Add a little water to your drink and it’ll really open up some flavors and aromas. Add your booze to a large body of water, however, and you could change the whole dynamic of your spirit.
Maison Ferrand just announced the official opening of Barge 166, which is what the French spirits brand is calling “the world’s first floating aging cellar.”
This isn’t the first modern alcohol brand to experiment with aging at sea, though mooring a barge on water is a little different from what other distillers and blenders are trying: The Patagonian winery Wapisa has been experimenting with underwater wine aging, and some whiskey brands, like Jefferson’s, have done above-water aging by putting barrels on traveling boats.

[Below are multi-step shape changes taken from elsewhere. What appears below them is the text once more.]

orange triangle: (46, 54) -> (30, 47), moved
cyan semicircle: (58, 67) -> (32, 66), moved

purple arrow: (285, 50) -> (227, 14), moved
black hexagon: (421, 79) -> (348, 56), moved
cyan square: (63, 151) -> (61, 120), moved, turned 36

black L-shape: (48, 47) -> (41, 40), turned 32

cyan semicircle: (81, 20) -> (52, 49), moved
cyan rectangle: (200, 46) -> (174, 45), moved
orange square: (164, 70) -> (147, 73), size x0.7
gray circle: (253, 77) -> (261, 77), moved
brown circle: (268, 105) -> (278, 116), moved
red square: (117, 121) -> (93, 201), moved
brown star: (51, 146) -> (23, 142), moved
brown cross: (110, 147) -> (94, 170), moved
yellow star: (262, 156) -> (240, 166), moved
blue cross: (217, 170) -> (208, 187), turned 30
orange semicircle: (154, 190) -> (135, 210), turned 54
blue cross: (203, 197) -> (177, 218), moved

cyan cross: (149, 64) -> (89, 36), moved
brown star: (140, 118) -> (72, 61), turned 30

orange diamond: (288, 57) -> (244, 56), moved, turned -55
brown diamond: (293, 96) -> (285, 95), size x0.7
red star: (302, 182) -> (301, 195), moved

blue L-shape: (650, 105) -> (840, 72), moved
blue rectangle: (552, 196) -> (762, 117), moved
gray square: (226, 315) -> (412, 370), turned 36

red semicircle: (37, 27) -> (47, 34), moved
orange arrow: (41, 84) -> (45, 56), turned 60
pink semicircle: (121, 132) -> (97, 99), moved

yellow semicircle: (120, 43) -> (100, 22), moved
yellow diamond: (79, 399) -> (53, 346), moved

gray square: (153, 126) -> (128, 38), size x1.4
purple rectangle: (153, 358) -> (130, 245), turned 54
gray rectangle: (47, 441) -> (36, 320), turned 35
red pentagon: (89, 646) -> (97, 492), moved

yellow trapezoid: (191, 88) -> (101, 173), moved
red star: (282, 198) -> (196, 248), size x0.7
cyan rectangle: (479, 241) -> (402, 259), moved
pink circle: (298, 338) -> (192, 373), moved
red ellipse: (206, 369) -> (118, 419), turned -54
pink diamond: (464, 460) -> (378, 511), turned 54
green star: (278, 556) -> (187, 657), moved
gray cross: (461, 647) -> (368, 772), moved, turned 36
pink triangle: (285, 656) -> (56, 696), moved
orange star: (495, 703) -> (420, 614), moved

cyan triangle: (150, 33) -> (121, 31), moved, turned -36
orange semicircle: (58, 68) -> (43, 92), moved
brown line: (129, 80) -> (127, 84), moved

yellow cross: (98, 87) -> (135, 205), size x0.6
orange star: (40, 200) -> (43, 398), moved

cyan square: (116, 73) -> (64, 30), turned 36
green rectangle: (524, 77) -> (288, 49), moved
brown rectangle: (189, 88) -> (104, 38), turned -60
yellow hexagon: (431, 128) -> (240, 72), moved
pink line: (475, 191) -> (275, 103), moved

The Maison Ferrand barge is located on the banks of the Seine at Issy-les-Moulineaux. This Freycinet barge, which dates back to 1948, has been designed to house approximately 1,500 custom 30-liter barrels. The retrofitted boat — the engine was removed so the brand could store more alcohol — will be used to study the idea of “dynamic aging.”
“This process is actually very old. It goes back to the origins of rum in 1650 in Barbados,” as Alexandre Gabriel, Master Distiller of Maison Ferrand, told the Le Figaro newspaper. “[The spirits were] transported by sailors in Hogsheads, or drums with a capacity of 400 to 450 liters — the equivalent of our current containers. Very quickly, English consumers found that this prolonged passage in wood placed in a humid environment made the rum better.”
Right now Maison Ferrand will house its Ferrand Cognac and Plantation rum on board, but also collaborate with other spirits brands, including Mackmyra Swedish Whisky. The company also says the barge will “serve as a welcome place where lovers of fine and original spirits can acquire a barrel and personalize it as they wish,” and those private barrel owners will also be able to attend special events and tastings on the ship.